Mario Rigatto e Adib Jatene eram tipos humanos especiais. Além de grandes mestres, eram pensadores sábios e generosos, com direito adquirido de serem implacáveis, vez por outra.
Numa conferência na Academia Nacional de Medicina, falando sobre formação médica, evoquei-os para apontar dois pré-requisitos essenciais à esta maravilhosa profissão. Rigatto assegurava, com toda a convicção, que “ninguém consegue ser um bom médico sem antes ser uma pessoa boa”. Já Adib valorizava muito a disponibilidade: “Sempre repito aos meus filho, que o indisponível nunca será um bom médico!”. Eu não saberia dizer qual desses atributos é o mais importante, mas tenho certeza de que não podemos prescindir de nenhum deles.
Numa noite do último ano bom (naquele tempo que a gente não tinha medo, lembram?), testei, involuntariamente, a disponibilidade, esta virtude pouco aclamada, mas que considero essencial em qualquer atividade, e muito especialmente na medicina, a ponto de jamais encaminhar pacientes para colegas que sei que são competentes, mas que nunca estavam no lugar quando precisei deles.
Mas voltando à história que motivou esta crônica: foi uma ligação fora de hora, com uma voz talvez reconhecível, se houvesse mais tempo para investigar. Surpreendido com o inesperado da chamada, sem procedência identificada, soltei um “alô”.
– Dr. Camargo, o Sr. está bem ou meio gripado? Sua voz parece meio rouca! (Veja que grande potencial clínico para a telemedicina, visto que faz diagnóstico só com um alô.)
– Estou bem, mas acontece que recém acordei, estou em Berlim, e aqui são 3h da madrugada!
– Que bom que o Sr. está bem, porque eu tenho uma pergunta bem rápida: um cirurgião que trabalha com o Sr. e que sempre esqueço o nome me pediu uma tomografia para a minha revisão daqui a seis meses. O Sr. acha que essa tomografia deve ser com ou sem contraste?
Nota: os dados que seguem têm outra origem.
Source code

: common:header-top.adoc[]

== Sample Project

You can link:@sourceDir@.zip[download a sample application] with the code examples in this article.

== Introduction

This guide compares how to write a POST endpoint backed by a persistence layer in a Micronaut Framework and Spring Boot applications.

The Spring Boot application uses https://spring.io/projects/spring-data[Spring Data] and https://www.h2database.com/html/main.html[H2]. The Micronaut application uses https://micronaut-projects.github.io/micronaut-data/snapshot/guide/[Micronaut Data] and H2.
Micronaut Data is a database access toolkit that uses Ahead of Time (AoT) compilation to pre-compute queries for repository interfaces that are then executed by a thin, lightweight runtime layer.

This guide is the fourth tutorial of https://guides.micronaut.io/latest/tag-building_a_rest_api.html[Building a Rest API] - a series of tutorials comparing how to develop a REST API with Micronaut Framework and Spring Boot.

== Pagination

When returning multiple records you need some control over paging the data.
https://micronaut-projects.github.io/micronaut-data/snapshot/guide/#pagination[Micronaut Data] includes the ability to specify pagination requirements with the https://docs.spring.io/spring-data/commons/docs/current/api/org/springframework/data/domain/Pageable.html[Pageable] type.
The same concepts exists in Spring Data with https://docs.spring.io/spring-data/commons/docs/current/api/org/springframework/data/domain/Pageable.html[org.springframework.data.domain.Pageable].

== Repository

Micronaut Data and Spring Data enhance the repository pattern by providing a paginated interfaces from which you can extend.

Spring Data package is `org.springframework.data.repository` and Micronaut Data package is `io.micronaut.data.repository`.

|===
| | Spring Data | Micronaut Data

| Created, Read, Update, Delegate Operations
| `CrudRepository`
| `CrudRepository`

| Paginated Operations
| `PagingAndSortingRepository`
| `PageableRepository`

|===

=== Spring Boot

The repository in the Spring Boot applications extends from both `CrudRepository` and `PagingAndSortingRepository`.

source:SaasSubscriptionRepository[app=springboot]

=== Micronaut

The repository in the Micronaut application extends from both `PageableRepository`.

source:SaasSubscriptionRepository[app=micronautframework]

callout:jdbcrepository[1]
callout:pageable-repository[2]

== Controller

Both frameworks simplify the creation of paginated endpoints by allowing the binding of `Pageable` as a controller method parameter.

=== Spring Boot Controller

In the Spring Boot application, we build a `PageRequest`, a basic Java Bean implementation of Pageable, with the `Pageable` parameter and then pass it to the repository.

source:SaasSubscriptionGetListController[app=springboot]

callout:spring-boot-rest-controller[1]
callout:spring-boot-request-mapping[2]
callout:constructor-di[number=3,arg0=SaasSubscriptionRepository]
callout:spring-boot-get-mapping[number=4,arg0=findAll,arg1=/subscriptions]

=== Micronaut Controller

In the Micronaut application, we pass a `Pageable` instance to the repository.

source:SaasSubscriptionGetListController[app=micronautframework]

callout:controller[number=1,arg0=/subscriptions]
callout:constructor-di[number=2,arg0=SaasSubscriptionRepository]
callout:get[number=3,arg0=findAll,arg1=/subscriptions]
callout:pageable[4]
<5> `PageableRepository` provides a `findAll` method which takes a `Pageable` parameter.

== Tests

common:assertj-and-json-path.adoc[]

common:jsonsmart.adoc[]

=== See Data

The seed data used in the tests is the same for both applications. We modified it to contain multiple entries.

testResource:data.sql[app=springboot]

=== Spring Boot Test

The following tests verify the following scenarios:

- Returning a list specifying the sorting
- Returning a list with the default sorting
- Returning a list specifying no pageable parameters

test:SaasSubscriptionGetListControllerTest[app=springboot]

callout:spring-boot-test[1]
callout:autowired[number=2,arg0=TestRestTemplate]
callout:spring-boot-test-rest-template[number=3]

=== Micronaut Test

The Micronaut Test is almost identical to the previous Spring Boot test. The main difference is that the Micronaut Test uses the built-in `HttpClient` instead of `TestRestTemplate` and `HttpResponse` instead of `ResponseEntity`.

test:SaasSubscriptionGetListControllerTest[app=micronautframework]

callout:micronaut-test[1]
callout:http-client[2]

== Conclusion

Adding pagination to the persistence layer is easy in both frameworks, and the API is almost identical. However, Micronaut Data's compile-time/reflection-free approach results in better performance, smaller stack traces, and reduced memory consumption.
Com a vontade de voltar a dormir maior do que a irritação de ter sido involuntariamente acordado por uma bobagem, fiz a pergunta indispensável:
– O Sr. tem algum problema nos rins?
– Não. Deusulivre!
– Então, é melhor fazer com contraste.
– Obrigado, Dr. Estimo melhoras!
– Obrigado para você também.
E foi um alívio voltar a dormir!
Talvez o grande problema da disponibilidade seja a definição do limite.
Talvez o grande problema da disponibilidade seja a definição do limite. Naquele inverno, entrei no elevador com uma velhinha, simpática e sorridente.
– Nem acredito lhe encontrar no elevador, não perco uma das suas crônicas no sábado!
– Que bom, muito obrigado pelo carinho!
– Posso lhe pedir uma coisinha bem rápida?
– Sim, pois não.
– Tem luz no seu celular?
– Sim, claro!
– Será que o Sr. podia dar uma olhadinha na minha garganta, que anda me incomodando?
Antes que eu pudesse responder, a bocarra já estava escancarada. Sem alternativa, dei uma espiada rápida. Quando a porta do elevador se abriu, não senti nenhuma vontade de explicar àquele povo que esperava para embarcar o que a lanterna do meu iPhone fazia esparramada na amígdala esquerda daquela vozinha que não perde uma crônica minha no sábado.
E saí caminhando pelo corredor, encantado com a minha própria disponibilidade.
Claro que foi uma consulta bizarra, mas como estabelecer o tal limite se a amígdala da vozinha não tem hora para incomodar?